A fighter allied with the Federal Government of Somalia in Bur Gabo, Southern Somalia, on December 14, 2011.

Story highlights

Kenyan forces have entered Somalia with the aim of taking on Al Shabaab

The aim is to liberate locals from the rule of Al Shabaab, an Islamic militant group

While Kenyan forces have the firepower, Al Shabaab know the terrain

Commanders say they hope to strike across the line "within a week"

Bur Gabo, Somalia CNN  — 

We had tried for weeks to get access to Kenya’s incursion into lawless Somalia. The go finally came from the Kenyan military in a text message late one Saturday night. We’re told to be at the Nairobi’s military airbase before dawn.

“Bring our own flak jackets,” we were told.

In October, the Kenya defense forces surprised many by sweeping into Somalia to take on Al Shabaab, an Islamic militant group bent on overthrowing the weak transitional government.

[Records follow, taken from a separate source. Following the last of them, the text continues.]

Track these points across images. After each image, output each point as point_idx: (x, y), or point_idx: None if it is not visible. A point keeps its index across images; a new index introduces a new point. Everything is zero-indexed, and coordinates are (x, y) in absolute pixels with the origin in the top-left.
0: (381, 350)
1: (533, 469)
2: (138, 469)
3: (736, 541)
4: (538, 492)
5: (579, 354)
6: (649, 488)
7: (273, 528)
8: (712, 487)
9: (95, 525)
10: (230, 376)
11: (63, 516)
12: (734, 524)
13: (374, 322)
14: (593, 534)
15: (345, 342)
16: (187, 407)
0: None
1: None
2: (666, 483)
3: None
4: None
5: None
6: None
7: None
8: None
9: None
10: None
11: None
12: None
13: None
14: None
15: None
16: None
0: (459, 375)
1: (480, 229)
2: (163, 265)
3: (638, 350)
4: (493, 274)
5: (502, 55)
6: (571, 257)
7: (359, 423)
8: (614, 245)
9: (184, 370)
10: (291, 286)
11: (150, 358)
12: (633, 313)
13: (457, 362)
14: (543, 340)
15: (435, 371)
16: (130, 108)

At first, the “spin” by generals and politicians was that it was a swift reaction to punish Al Shabaab for its suspected involvement in a series of kidnappings.

But peering through the window of a rattling Mi-8 transport chopper, it is clear that what soldiers and security analysts have been telling us is true. The combat base on the Kenyan side of the border is well established – an area of cleared ground dotted with orderly rows of tents and military hardware – including artillery pieces. It’s obvious the soldiers here have have been preparing for some time.

This is no rescue posse thrown together. Kenya aims to obliterate Al Shabaab.

“The reason for this campaign is to liberate the locals here from the rule of the Al Shabaab,” Major Seif Said Rashid tells me, several magazines of ammo in his front pockets. “My troops are committed and they are out ready to sacrifice so that they are able to achieve the objective that has brought us here.”

The major says his biggest military challenge is that Al Shabaab’s weakness is its strength. Militarily they couldn’t match Kenya’s firepower. But their small and mobile forces know the territory and terror.

“The war here is a blend of both conventional and asymmetrical,” he says, “and that poses some peculiar challenges.”

Not that the thrust of this front is being spearheaded by truly conventional forces. We are traveling with the 20th Parachute battalion – an elite and sometimes-controversial group – within the Kenyan army.

With them are Somali militia and forces of the transitional government. Their uniforms are a bit more tatty – but their firepower no less impressive.

We drive into Somalia in Hummers and Armored Personnel Carriers-no passport control necessary. A maxim in Somalia, though, is that armies come and go. Skill and training often has little to do with it.

The American military came and went in the 1990s (remember the film “Black Hawk Down”), U.N. peacekeeping forces made a hasty exit, Ethiopian ground forces took the capital and then left it, and Ugandan and Burundian soldiers have been fighting tooth and nail for Mogadishu for years.

The Kenyan and Somali commanders on the front are very aware of their predicament. Winning the hearts and minds of the population will be a crucial step.

But at the southern front line near Bur Gabo, a village perched right on the Indian Ocean, the elders say that it’s gotten worse since the war came to their village. The charcoal trade has been suspended and fishing is discouraged by the military. There is little to put food on the table, they say.

It would seem that speed is important, and Somali commanders say they hope to strike across the line “within a week.”

At the very front of the front line, a Kenyan paratrooper sits atop a Somali Technical (an SUV with a anti-aircraft gun bolted to the back). He peers across the river that marks the border between their territory and Al-Shabaab’s. The soldiers say they are ready to go.